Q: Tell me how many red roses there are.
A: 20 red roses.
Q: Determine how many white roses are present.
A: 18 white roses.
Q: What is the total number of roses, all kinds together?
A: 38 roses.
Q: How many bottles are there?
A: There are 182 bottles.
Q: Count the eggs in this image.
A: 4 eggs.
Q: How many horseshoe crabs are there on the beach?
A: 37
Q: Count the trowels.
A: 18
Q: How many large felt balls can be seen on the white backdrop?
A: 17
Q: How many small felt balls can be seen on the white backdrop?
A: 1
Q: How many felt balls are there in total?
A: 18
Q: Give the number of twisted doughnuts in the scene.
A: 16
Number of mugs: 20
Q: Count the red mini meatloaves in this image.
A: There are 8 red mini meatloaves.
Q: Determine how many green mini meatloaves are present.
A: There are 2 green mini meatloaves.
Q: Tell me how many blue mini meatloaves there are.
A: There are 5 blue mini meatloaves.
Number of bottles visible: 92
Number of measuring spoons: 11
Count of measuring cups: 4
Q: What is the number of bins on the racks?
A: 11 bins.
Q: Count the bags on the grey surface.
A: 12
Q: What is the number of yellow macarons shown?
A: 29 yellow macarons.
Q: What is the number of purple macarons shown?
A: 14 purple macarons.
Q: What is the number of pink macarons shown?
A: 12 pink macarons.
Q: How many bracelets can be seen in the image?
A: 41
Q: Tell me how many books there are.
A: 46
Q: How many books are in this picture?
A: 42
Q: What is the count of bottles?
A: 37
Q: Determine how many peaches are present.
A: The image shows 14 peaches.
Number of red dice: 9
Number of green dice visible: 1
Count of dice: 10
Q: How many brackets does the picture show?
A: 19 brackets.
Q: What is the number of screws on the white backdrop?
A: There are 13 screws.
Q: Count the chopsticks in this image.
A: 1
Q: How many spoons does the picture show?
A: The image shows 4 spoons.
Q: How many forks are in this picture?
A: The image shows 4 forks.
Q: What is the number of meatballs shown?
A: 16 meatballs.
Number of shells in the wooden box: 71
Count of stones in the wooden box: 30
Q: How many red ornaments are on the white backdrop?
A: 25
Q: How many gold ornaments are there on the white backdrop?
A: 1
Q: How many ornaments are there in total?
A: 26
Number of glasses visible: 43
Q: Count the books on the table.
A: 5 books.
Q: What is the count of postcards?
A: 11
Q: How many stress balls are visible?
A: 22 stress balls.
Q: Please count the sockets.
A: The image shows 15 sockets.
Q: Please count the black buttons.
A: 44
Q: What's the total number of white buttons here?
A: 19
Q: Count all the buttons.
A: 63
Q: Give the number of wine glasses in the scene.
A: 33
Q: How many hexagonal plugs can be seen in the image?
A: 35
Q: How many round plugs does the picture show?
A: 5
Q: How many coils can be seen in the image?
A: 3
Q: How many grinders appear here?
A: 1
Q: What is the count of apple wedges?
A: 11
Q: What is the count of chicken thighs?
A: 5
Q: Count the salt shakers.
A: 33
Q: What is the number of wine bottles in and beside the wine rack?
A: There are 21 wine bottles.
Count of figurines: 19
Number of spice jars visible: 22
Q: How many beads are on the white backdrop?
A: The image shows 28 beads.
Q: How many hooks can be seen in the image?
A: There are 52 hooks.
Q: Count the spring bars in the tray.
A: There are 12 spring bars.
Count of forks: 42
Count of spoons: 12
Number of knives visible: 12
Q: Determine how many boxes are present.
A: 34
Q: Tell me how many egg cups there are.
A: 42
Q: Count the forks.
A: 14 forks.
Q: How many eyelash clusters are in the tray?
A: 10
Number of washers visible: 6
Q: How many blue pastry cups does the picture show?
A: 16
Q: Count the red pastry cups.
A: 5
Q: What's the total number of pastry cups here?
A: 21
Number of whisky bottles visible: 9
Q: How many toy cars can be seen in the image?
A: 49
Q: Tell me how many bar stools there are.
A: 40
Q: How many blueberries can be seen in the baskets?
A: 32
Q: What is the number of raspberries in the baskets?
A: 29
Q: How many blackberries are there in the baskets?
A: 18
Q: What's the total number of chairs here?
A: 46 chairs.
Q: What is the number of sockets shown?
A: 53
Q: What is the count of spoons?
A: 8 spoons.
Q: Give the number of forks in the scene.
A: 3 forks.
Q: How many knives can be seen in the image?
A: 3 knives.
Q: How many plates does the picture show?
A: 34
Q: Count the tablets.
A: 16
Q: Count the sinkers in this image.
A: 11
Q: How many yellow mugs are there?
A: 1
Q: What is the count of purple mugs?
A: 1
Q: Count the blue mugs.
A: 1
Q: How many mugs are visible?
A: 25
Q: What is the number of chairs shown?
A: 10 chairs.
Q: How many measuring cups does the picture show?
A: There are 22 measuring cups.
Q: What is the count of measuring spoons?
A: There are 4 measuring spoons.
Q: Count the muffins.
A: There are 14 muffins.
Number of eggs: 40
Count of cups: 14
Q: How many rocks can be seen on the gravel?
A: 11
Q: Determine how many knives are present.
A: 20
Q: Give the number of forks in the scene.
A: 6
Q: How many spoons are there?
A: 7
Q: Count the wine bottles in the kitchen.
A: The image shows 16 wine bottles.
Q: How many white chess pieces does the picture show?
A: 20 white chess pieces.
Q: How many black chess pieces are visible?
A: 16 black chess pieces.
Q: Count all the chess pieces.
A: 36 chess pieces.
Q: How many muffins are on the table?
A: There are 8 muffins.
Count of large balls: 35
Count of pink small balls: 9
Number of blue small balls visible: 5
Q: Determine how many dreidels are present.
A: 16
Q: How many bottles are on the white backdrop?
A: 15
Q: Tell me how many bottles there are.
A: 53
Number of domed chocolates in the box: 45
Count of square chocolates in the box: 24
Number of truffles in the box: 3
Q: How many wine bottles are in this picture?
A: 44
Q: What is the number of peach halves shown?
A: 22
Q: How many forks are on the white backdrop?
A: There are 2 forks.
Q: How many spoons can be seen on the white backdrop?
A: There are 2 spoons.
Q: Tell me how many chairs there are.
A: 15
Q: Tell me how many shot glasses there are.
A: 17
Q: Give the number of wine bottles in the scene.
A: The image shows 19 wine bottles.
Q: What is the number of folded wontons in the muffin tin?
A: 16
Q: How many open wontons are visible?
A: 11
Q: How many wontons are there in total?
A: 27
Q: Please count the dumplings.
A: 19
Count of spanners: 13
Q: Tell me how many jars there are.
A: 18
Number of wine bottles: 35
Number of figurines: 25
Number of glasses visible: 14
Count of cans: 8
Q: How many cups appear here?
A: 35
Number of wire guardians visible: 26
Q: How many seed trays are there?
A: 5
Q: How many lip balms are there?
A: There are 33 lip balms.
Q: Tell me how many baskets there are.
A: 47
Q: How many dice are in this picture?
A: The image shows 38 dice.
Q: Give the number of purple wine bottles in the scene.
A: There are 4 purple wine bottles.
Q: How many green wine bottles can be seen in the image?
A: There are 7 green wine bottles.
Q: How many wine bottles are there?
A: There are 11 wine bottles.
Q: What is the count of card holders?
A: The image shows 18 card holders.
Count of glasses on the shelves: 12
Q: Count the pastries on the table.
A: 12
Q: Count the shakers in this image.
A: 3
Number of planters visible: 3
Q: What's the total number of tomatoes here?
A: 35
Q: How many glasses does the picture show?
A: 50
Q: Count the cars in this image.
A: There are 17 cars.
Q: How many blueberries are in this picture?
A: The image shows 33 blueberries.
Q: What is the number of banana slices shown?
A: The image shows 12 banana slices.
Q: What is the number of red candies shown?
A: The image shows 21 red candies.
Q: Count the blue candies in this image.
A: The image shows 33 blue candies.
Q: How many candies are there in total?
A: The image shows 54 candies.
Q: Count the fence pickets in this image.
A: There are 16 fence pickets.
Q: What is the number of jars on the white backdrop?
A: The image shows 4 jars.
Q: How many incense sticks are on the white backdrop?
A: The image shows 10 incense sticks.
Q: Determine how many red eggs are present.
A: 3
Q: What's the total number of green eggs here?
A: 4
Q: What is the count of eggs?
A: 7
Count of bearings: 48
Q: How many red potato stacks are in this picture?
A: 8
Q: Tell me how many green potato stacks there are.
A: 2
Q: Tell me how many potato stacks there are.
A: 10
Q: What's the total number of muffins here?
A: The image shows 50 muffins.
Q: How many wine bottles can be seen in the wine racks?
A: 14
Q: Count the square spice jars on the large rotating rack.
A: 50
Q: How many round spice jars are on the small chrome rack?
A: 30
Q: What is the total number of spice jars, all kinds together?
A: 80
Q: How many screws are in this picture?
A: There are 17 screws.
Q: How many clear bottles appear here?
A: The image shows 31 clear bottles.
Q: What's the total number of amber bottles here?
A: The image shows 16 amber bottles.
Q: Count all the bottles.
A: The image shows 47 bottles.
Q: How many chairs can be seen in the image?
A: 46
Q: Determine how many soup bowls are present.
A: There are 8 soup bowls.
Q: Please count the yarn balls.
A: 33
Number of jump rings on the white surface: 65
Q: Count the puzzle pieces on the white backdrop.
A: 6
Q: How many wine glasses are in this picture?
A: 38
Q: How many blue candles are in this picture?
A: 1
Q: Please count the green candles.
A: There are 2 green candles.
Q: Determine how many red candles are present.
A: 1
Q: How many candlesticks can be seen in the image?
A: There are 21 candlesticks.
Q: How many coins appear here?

__Exercise goal__: Copy everything from the start of the items down through the line containing "Number of mugs: 20", switching every "felt balls" to "wool balls" and changing nothing else.

__Expected answer__:
Q: Tell me how many red roses there are.
A: 20 red roses.
Q: Determine how many white roses are present.
A: 18 white roses.
Q: What is the total number of roses, all kinds together?
A: 38 roses.
Q: How many bottles are there?
A: There are 182 bottles.
Q: Count the eggs in this image.
A: 4 eggs.
Q: How many horseshoe crabs are there on the beach?
A: 37
Q: Count the trowels.
A: 18
Q: How many large wool balls can be seen on the white backdrop?
A: 17
Q: How many small wool balls can be seen on the white backdrop?
A: 1
Q: How many wool balls are there in total?
A: 18
Q: Give the number of twisted doughnuts in the scene.
A: 16
Number of mugs: 20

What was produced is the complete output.